#### Source text:
Eminent Domain and the Problem With Short-Term Thinking


Eminent domain refers to the power possessed by the state over all property within the state, specifically its power to appropriate property for a public use. The proceeding by which a government unit exercises its eminent domain power is called a condemnation proceeding.

Eminent domain powers are regularly used by governments in order to create and expand rights-of-way.  In recent decades, however, governments have sought to expand what constitutes a “public use” by using eminent domain for urban renewal and other seemingly private development projects.  To do this, the government claims that an area is “blighted” in order to qualify it for urban renewal redevelopment.

Recently, two highly-publicized condemnation proceedings from the past, which occurred more than forty years apart, have found their way back into the headlines and demonstrate the problems which arise when urban renewal/redevelopment projects are carried out in a “ready-fire-aim” fashion.

Here in Minnesota, the discovery of the first three floors of the Metropolitan Building in a Delano scrap yard has brought back memories of the infamous Gateway District urban renewal project  of the early 1960s, where the City of Minneapolis essentially demolished a large chunk of its downtown area in order to rid itself of its seedier aspects.  “The Met”, as it was called, was the focus of the earliest of historic preservation efforts in Minnesota but, unfortunately, the Minnesota Supreme Court ruled in 1960 that the City of Minneapolis could take the Met down with everything else in the Gateway.  Nearly five decades later, some sites still sit empty and a movement is on to recover the Metropolitan’s remnants for an as-yet determined use.

#### Problems to solve:
a – In the eminent domain text, why does a government claim that an area is “blighted”?
b – Could you write the next part of the eminent domain text, picking up after its paragraph on the Metropolitan Building?

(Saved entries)
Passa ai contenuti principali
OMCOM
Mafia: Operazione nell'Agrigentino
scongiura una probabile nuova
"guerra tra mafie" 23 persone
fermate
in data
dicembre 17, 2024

#### Response list:
a – A government makes that claim to qualify the area for urban renewal redevelopment. This is part of how governments have sought to expand what counts as a “public use,” so that eminent domain can be applied to urban renewal and other seemingly private development projects.

b –
Meanwhile, an eminent domain case which took on national significance after a highly-criticized U.S. Supreme Court case has found its way back into the headlines.  The case of Kelo v. City of New London involved the City of New London, Connecticut attempting to take private property, including the home of Suzette Kelo, in order to redevelop the area into a new corporate facility for Pfizer, Inc.  Five years later, Pfizer has pulled out of its expansion plans and the property  taken by New London sits vacant with no current prospects for a replacement project.

The 1960 Minnesota Supreme Court case focused on whether the City of Minneapolis could use its takings power under the Municipal Housing and Redevelopment Act to redevelop property other than housing, whereas the Kelo case focused on whether taking property for economic development constituted a “public use.”  In both cases, the courts answered yes, the government taking proceeded and the buildings came down.

The cases involving the Met and the Kelo property share something else in common as well.  Each case prompted a societal outcry leading to changes being made to prevent these situations from happening again.  The Met’s fate prompted Minnesota’s historical preservation movement, and today we have non-profit organizations such as the Preservation Alliance of Minnesota  which seek to protect buildings and other structures with historical significance from the wrecking ball.  Similarly, the Kelo decision spurred state legislatures to enact tighter restrictions on the use of eminent domain powers for economic development.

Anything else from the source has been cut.